▶ **Provided passage**
•••

Subject: Re: data corruption (Re: Binding more than one IP to a NIC)
To: Simon Burge <simonb@wasabisystems.com>
From: Markus W Kilbinger <kilbi@rad.rwth-aachen.de>
List: port-cobalt
Date: 11/10/2004 10:26:51
>>>>> "Simon" == Simon Burge <simonb@wasabisystems.com> writes:
Izumi> Well, AFAIK the problem on cobalt PCI implementation
Izumi> affects memory mapped PCI devices (like siop), so I'm not
Izumi> sure if it fixes your "data corruption" problem. (patch
Izumi> attached, including MI changes filed in kern/27423)
>>
>> No, the data corruption problem remains, but my qube2 became
>> much more stable with your pci related patches! Beside the data
>> corruption problems now I 'only' see panics under heavy load of
>> the following kind:
>>
>> trap: TLB miss (load or instr. fetch) in kernel mode
>> status=0x2403, cause=0x8808, epc=0x80229214, vaddr=0xc874e000
>> pid=196 cmd=ttcp usp=0x7fffda10 ksp=0xc8749b08
>> Stopped in pid 196.1 (ttcp) at netbsd:r5k_pdcache_wb_range_32+0x58: cache 0
>> x19,0x1a0(a0)
db> t
>> r5k_pdcache_wb_range_32+58 (c874de60,c874e3e0,5ea,5ea) ra 8022e468 sz 0
>> 8022e3d8+90 (c874de60,c874e3e0,5ea,5ea) ra 0 sz 0
>> User-level: pid 196.1
db>
Simon> I'm a little rusty on cache ops...

•••

▶ **Entries shown**
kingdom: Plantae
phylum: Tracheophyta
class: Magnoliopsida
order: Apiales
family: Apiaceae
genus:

•••

▶ **Problems to solve**
1. Answer these questions about the mailing-list post on data corruption:
(a) Which mailing list is the post sent to?
(b) According to Izumi, what kind of PCI devices does the problem in the cobalt PCI implementation affect?
(c) Which command was running in pid 196 when the kernel stopped?
2. Extend the mailing-list post on data corruption and the Cobalt PCI patches, beginning after its final line.
The material has no connection to the mailing-list post.

▶ **Responses for each task**
1.
(a) port-cobalt
(b) Memory mapped PCI devices, such as siop
(c) ttcp

2.
Thanks for joining the problem... :-)
Desperately I've built kind of 'maximum optimized' kernel (-march=r5k
-O6) which seems to improve things a lot (more inline-ing?). No panic
so far where the '-O2' kernel paniced formerly quite certainly...
Just the 'pmap_unwire: wiring for pmap ...' messages continue (see
http://www.netbsd.org/cgi-bin/query-pr-single.pl?number=21587 ).
Simon> The vaddr shows this is the first cache op after a page
Simon> boundary. We have no TLB entry for that page and because
Simon> this is a hit op we take an exception.
Similar like PR 21587?
Simon> I'll have a think about this later on, but just wanted to
Simon> get some random mumblings out now.
Tell me if/when I can test something,
Markus.